Home Boxing News Shattered Liam Wilson believes Emanuel Navarrete fight was a screw job

Shattered Liam Wilson believes Emanuel Navarrete fight was a screw job

Liam Wilson lands on Emanuel Navarrete. Photo credit: Mikey Williams/Top Rank

Australian super featherweight contender Liam ‘Mr Damage’ Wilson 11-2 (7) is still seething at the treatment he received before and during his ill-fated attempt to win the vacant WBO world title against former two-division champion Emanuel ‘Vaquero’ Navarrete 37-1 (31) at the Desert Diamond Arena in Glendale, Arizona on Friday night.

The 26-year-old from Caboolture in Queensland dropped Mexico’s Navarrete, 28, hard in the fourth round, but there was a 27-second delay between the moment when the house fighter hit the canvas and the bout was allowed to continue.

This was largely due Navarrete spitting out his mouthpiece after the knockdown and referee Chris Flores fumbling to get it back in his mouth.

“There was a lot of fiddling around, buying time,” Wilson told reporters on Sunday. “He picked the mouthguard off the ground after he spat it out and he put it in the fighter’s mouth upside down. Just fiddling around. There’s another 10 seconds there.

“It’s enough to get your composure back and at least finish off the round. It cost me time as well because I could have got in there.
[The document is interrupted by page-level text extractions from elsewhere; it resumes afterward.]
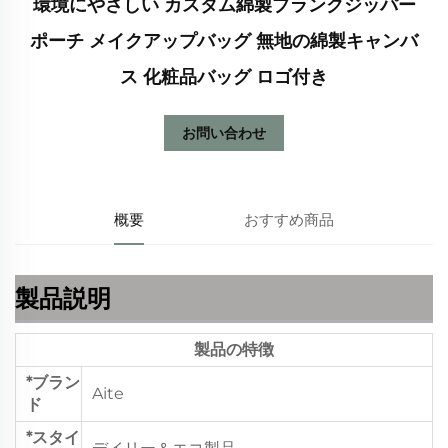
環境にやさしい カスタム綿製ブランクジッパー
ポーチ メイクアップバッグ 無地の綿製キャンバ
ス 化粧品バッグ ロゴ付き
お問い合わせ
概要
おすすめ商品
製品説明
製品の特徴
*ブラン
Aite
ド
*スタイ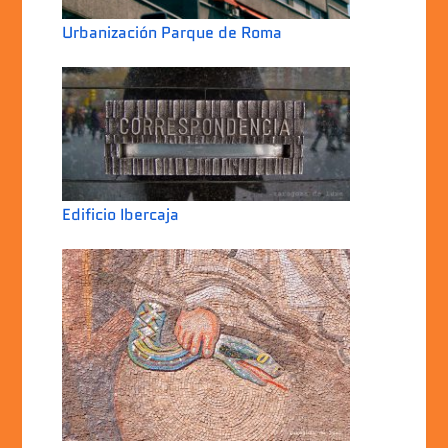
Urbanización Parque de Roma
Edificio Ibercaja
“Fair play to him. I think his corner was in his ear. I think he looked at his corner and they told him to spit it out. I think he was in a world of trouble.

“When he got dropped he was trying to grab the rope and he wasn’t anywhere near the rope. I feel like the ref was on his side because he put the mouthguard in upside down.

“It is what it is. You have to do what you have to do to win.

“If the count was nice and smooth and quick, it would have been another 20 odd seconds.

“It kills me because in that moment I was so close to becoming world champion.

“I really think I was one punch away from ending the fight. He was already in a pretty bad state and you’re one punch away from it being all over.”

Wilson continued his attack in the fifth and sixth rounds but began to fatigue in the second half of the bout, eventually going down from a right hand in the ninth round. The follow-up barrage from Navarrete was enough to referee Flores to step in and halt the contest.

“He didn’t mind stopping the fight for me. But when it was the other way around, there was well and truly more than eight seconds given to Navarrete,” Wilson continued.

“It’s all good to say I was hurt but it shouldn’t have got there because I hurt him.”

“I knew I was definitely up against it from the get go. Obviously that really prolonged count, that’s when I knew I had more than just a fight in front of me.”

The drama started a day before the first bell when Wilson weighed in at 126.3-pounds while Navarrete, who was moving up a division, scaled 129.2-pounds. Wilson made his pro debut at junior welterweight five years ago and has since campaigned at lightweight and super featherweight ever since.

Team Wilson believe the scales were tampered with before they weighed in.

“I’ve got the officials, the weigh-in situation and the long count when I dropped him. I knew there was more than a fight on my hands,” Wilson said.

“It was pretty blatantly evident they were against me. They wanted to make the Navarrete vs Oscar Valdez fight. They had a date scheduled for it in May or June, so they were looking past me from the get go.

“After the scales situation, I knew they were out to sort of get me. They obviously did something there.

“(I) got to the fight, I’ve dropped him and they weasled their way out of that one as well.

“I don’t want to be that guy that gets on camera and sounds like a sore loser, but it’s when the thing I’ve been working hard for for 17 years just got taken away from me by some guy who probably hasn’t had frickin’ boxing gloves on in his life.”